«Uns allen muss klar sein, dass die Bedrohung zugenommen hat», sagte EZB-Bankenaufseherin Anneli Tuominen der «Börsen-Zeitung» (Dienstag). Die Zahl der Angriffe auf IT-Systeme liege auf einem höheren Niveau als vor der Corona-Pandemie. «Bisher haben sich die Banken im Euroraum jedoch als widerstandsfähig erwiesen. Die Angriffe waren nicht so schwerwiegend, dass sie einzelne Institute oder das Bankensystem destabilisiert hätten. Dennoch müssen wir vorbereitet sein. Eine erfolgreiche Attacke ist jederzeit möglich», warnte Tuominen.
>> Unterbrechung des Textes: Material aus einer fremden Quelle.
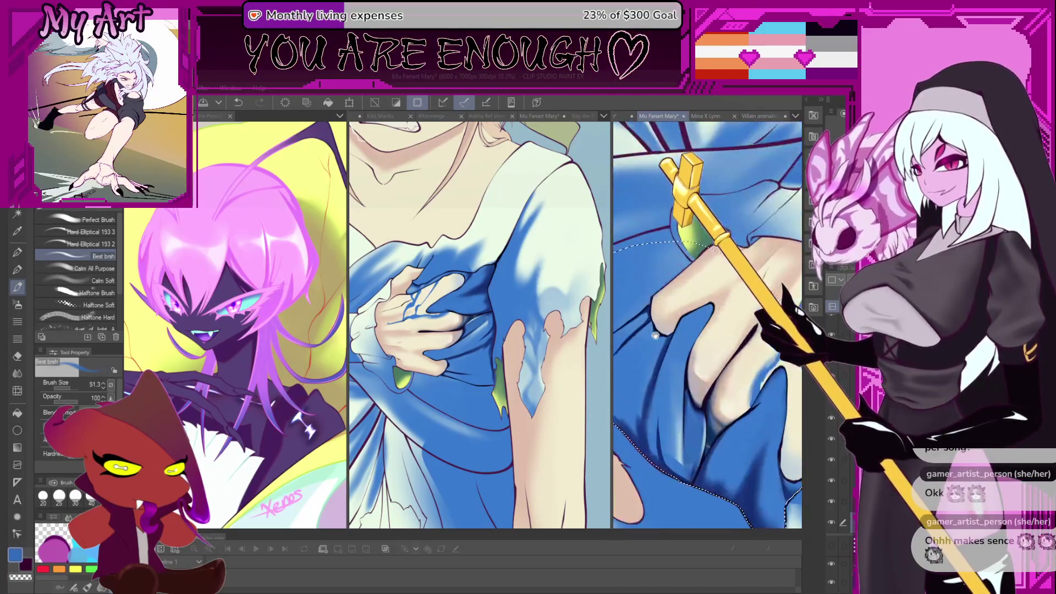
{"action": "scroll", "coordinate": [655, 335], "scroll_direction": "up", "scroll_amount": 4}
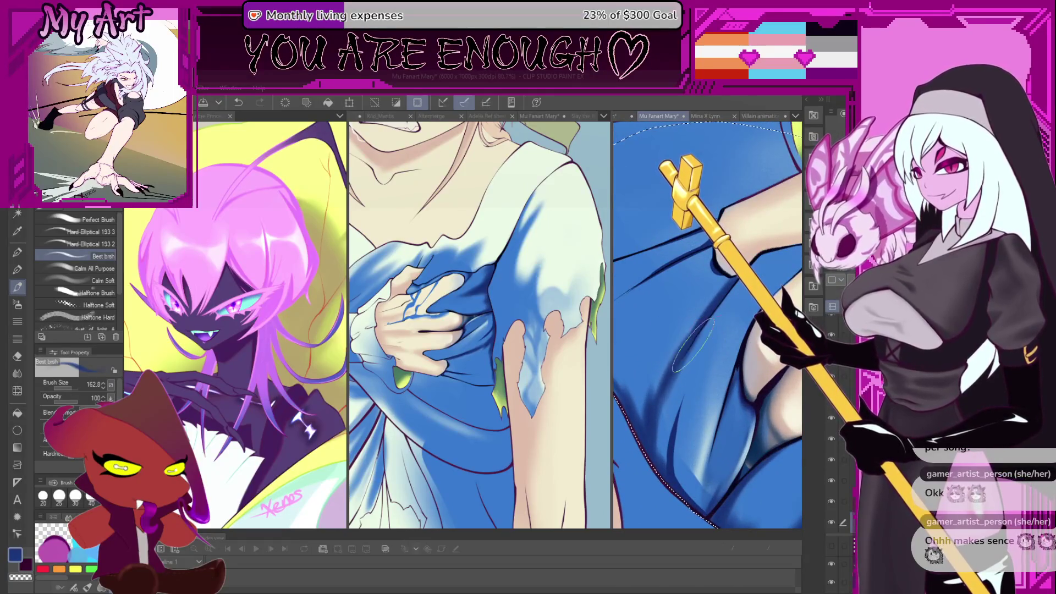
{"action": "key", "text": "bracketleft"}
{"action": "key", "text": "bracketleft"}
{"action": "key", "text": "bracketleft"}
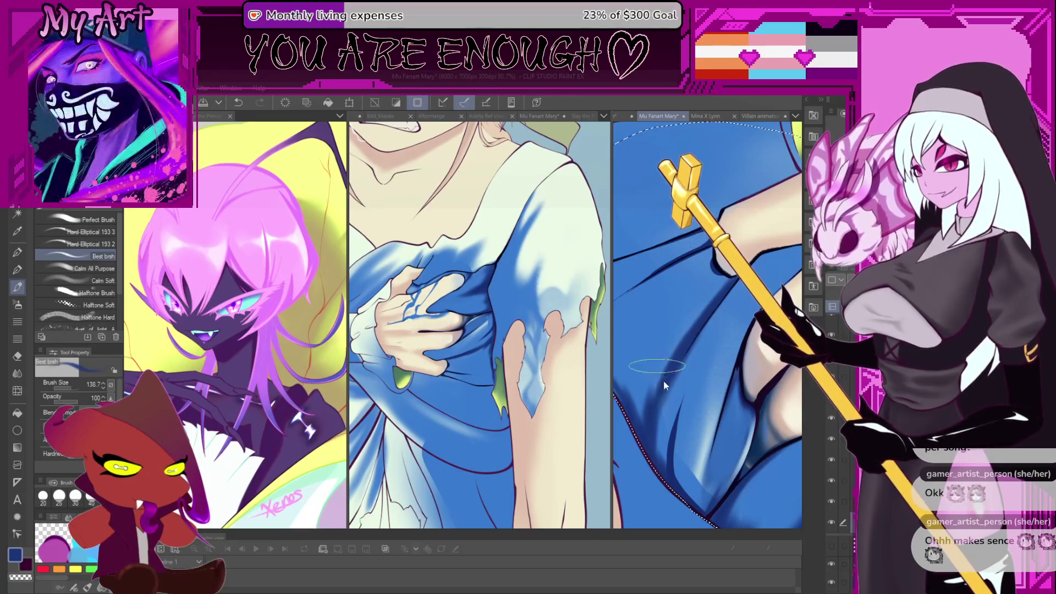
{"action": "key", "text": "bracketright"}
{"action": "key", "text": "bracketright"}
{"action": "key", "text": "bracketright"}
{"action": "key", "text": "ctrl+z"}
{"action": "key", "text": "bracketleft"}
{"action": "key", "text": "bracketleft"}
{"action": "key", "text": "bracketleft"}
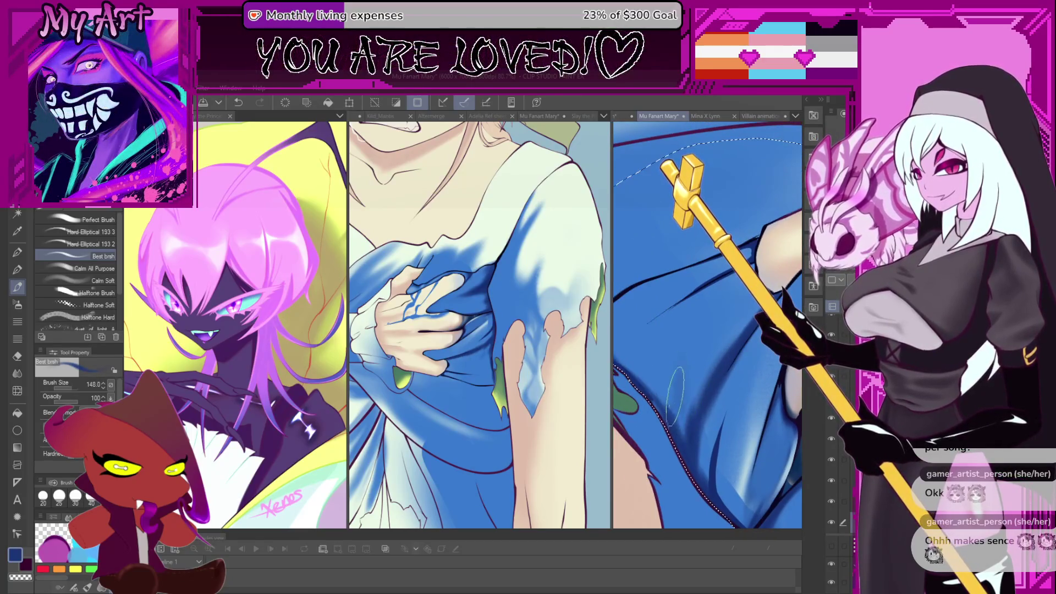
{"action": "mouse_move", "coordinate": [690, 332]}
{"action": "left_mouse_down"}
{"action": "mouse_move", "coordinate": [690, 294]}
{"action": "mouse_move", "coordinate": [737, 341]}
{"action": "left_mouse_up"}
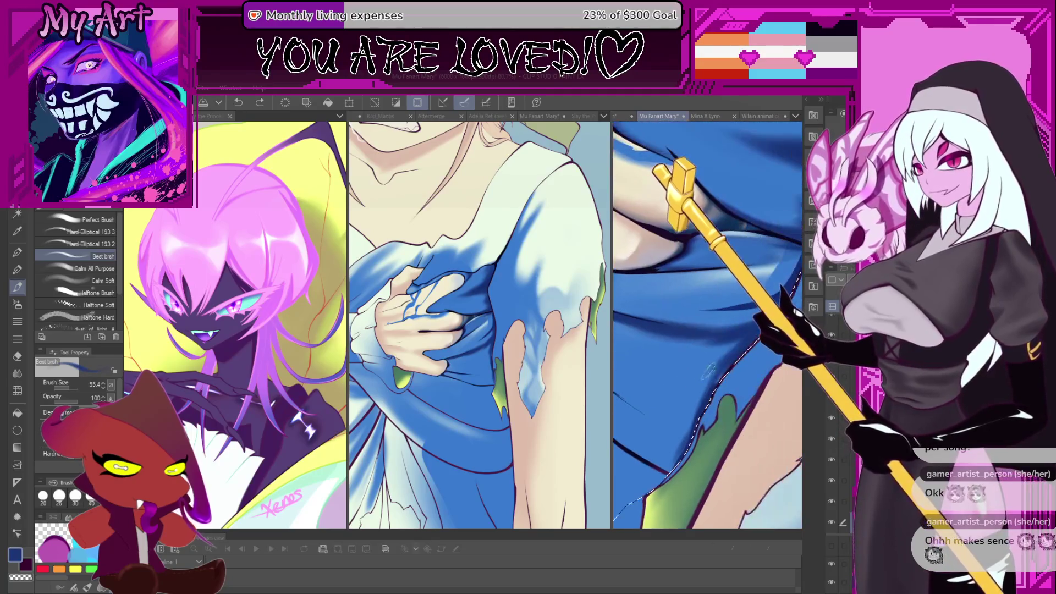
Size the brush for the dress edge and sample the dress's medium blue.
{"action": "key", "text": "bracketright"}
{"action": "key", "text": "bracketright"}
{"action": "key", "text": "bracketright"}
{"action": "key", "text": "bracketright"}
{"action": "key", "text": "bracketright"}
{"action": "key", "text": "bracketright"}
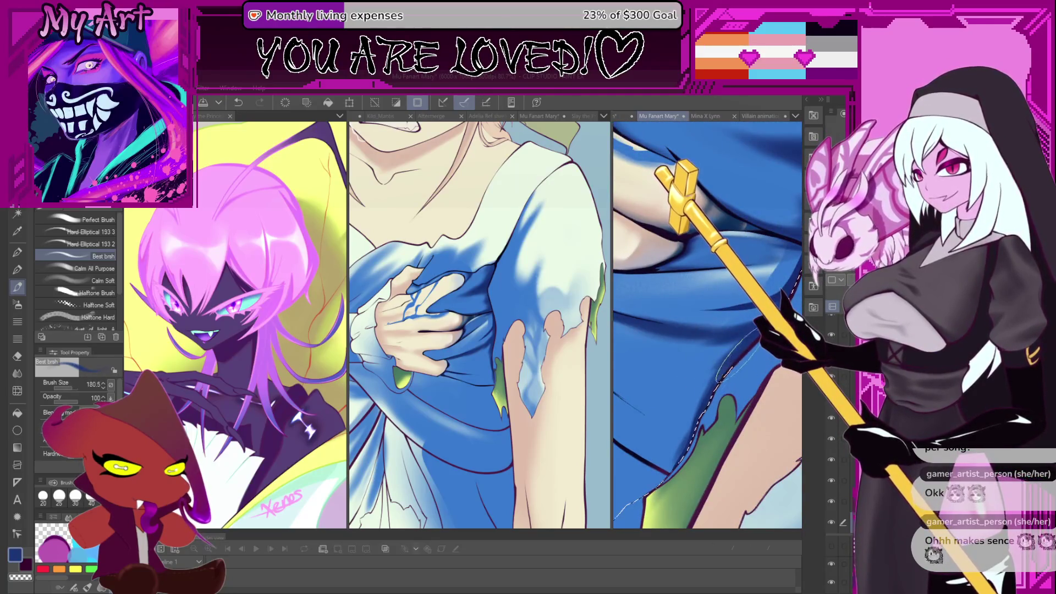
{"action": "key", "text": "bracketright"}
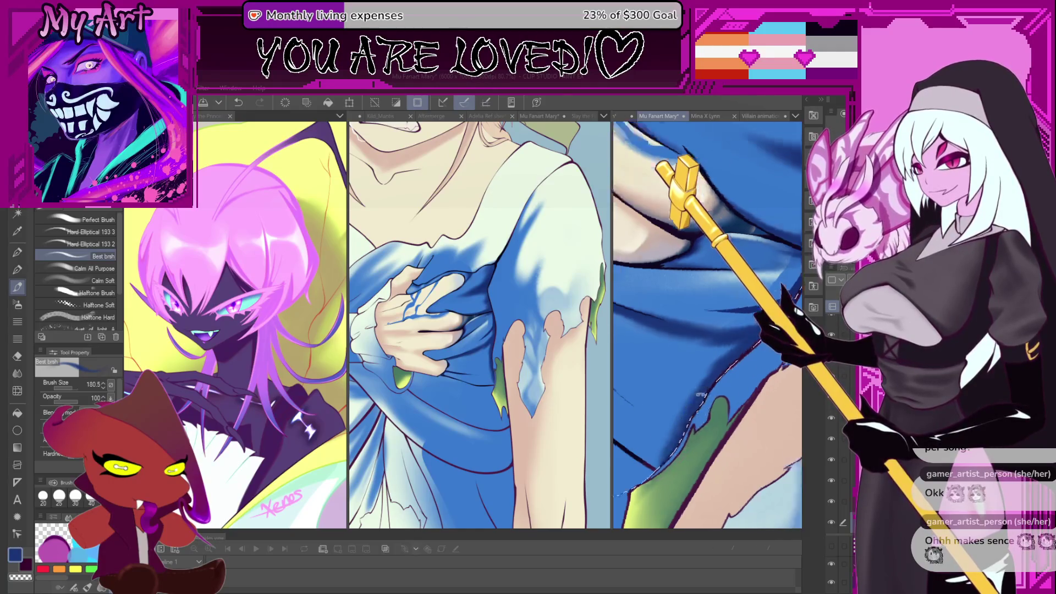
{"action": "mouse_move", "coordinate": [694, 429]}
{"action": "left_mouse_down"}
{"action": "mouse_move", "coordinate": [697, 350]}
{"action": "mouse_move", "coordinate": [668, 418]}
{"action": "left_mouse_up"}
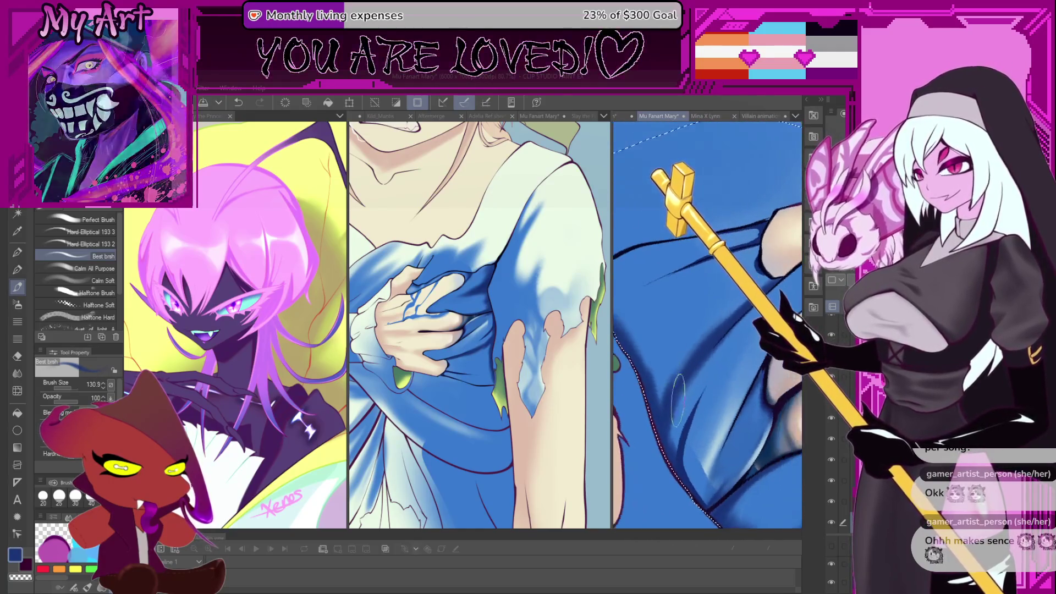
{"action": "key", "text": "bracketleft"}
{"action": "key", "text": "bracketleft"}
{"action": "key", "text": "bracketleft"}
Im Januar wird die Europäische Zentralbank (EZB), die seit 2014 die grössten Banken im Euroraum direkt überwacht, ihren ersten Stresstest zu Cyberrisiken beginnen. «Es wird ein schwerer Cyberangriff simuliert, der den Geschäftsbetrieb unterbricht. Aus Sicht der Institute wird es also ernst», erläuterte Tuominen, die Mitglied im Aufsichtsgremium der EZB-Bankenaufsicht ist. «Wir wollen wissen, wie die Banken auf einen Cyberangriff reagieren, sich von ihm erholen und den normalen Geschäftsbetrieb wieder aufnehmen. Unser Hauptziel ist, dabei die Schwachstellen der Banken zu ermitteln.»

Fast alle der derzeit 109 direkt von der EZB beaufsichtigten Banken werden einbezogen. 28 davon müssen sich nach Angaben von Tuominen einem erweiterten Test stellen, bei dem diese Institute detailliertere Informationen einreichen müssen. Genau hinschauen wollen die Aufseher dort, wo Banken IT-Prozesse an Drittanbieter übergeben, um Geld zu sparen. «Das geht nicht unbedingt mit gutem Risikomanagement einher. Die Banken sollten auch die mit der Auslagerung verbundenen Risiken begreifen», sagte Tuominen. Dienstleister ausserhalb der Banken wie IT- oder Cloud-Anbieter seien «sicherlich ein Thema, mit dem wir uns eingehender beschäftigen müssen», sagte die EZB-Bankenaufseherin.